Another misleading video has been viewed over 500,000 times on TikTok, falsely presenting old footage of Wagner fighters in Africa as evidence of their presence in Niger. The video was originally a news report by France 24 about Wagner’s activities in Mali, but it has been manipulated to remove references to Mali. This kind of manipulation of visuals can easily mislead people and enhance false narratives.

Additionally, an old photograph of Wagner fighters in Ukraine has been shared alongside claims that the group is planning to send its fighters to Niger. However, there is no credible announcement to support these claims. It is crucial to be cautious when encountering such images, as they can be taken out of context and misused to spread misinformation.

One false claim that emerged following the coup is that the new military leaders have banned the export of uranium to France. While certain posts provide accurate figures about uranium exports from Niger to France and the European Union, there is no evidence to suggest that the junta issued a ban on such exports. The French company responsible for uranium mining in Niger, Orano Group, has confirmed that its operations have continued following the coup.
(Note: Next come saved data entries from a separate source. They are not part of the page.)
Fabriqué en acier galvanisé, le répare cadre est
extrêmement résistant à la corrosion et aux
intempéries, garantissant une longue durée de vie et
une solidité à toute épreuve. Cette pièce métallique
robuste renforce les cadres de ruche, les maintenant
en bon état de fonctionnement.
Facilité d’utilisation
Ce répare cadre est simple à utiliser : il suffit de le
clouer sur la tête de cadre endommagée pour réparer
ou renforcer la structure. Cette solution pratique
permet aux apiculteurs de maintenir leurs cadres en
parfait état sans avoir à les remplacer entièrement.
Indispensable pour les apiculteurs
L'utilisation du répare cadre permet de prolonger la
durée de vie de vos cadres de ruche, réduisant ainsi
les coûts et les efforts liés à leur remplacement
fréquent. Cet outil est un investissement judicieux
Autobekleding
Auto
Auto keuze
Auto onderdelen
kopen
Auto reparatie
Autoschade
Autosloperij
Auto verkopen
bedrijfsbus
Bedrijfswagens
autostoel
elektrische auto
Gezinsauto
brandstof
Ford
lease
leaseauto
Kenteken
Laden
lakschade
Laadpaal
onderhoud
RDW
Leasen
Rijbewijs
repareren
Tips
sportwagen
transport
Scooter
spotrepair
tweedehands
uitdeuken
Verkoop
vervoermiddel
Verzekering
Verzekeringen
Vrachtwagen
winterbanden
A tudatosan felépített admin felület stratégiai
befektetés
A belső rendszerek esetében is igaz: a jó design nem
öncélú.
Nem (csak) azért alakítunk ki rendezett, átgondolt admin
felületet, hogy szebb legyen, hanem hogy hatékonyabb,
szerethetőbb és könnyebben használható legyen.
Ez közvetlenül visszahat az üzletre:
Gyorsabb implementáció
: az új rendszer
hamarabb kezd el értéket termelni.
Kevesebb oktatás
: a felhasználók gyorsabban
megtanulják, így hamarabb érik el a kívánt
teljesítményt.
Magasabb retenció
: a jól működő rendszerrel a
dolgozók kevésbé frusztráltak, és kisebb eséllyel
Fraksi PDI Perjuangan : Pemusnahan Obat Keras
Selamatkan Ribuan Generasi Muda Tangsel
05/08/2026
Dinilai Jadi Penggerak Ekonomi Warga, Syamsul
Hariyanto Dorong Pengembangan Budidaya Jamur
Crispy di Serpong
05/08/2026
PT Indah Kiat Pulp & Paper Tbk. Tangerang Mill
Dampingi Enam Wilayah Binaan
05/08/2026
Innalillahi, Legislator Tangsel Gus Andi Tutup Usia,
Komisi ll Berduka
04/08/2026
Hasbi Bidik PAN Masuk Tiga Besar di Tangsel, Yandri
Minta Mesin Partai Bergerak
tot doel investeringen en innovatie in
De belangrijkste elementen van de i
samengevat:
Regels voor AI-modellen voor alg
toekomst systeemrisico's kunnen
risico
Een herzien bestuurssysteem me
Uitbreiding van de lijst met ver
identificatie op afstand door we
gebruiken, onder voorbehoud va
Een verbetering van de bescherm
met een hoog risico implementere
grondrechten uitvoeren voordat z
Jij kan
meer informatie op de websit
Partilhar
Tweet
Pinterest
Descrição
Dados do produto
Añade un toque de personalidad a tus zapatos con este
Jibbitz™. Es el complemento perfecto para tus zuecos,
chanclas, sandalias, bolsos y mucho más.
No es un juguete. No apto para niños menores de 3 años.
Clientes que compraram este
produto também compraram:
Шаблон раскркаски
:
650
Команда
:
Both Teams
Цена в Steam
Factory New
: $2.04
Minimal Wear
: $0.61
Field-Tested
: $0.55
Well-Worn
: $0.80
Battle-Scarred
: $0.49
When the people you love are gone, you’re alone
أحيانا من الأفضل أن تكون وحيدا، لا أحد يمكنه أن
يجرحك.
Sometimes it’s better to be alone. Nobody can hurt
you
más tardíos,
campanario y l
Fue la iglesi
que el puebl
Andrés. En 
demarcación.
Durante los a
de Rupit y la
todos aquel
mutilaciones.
As European countries initiated the evacuation of their citizens, an unfounded claim started circulating suggesting that the junta ordered the army to detain Europeans. This claim alleges that the junta aimed to force Western countries to withdraw their forces from Niger. However, this claim is not supported by credible sources and seems to have originated from a pro-junta and anti-French group called the M62 movement. It is essential to verify the authenticity of such claims and rely on official statements rather than anonymous sources.

In regards to the speculations surrounding Algeria, some posts have suggested that Algeria would support Niger’s military government in the event of foreign intervention. However, this claim is not supported by Algerian news outlets, but rather by individual Twitter posts. Algeria has expressed its opposition to military intervention but has not explicitly stated its support for Niger’s coup leaders. Hence, it is important to distinguish between news outlets and individual accounts when interpreting geopolitical developments.

Overall, it is crucial to be vigilant and critical of the information that is being circulated online. Misinformation can exacerbate tensions and hinder efforts to resolve the crisis in Niger. By fact-checking claims, we can help foster a more informed and accurate understanding of the situation.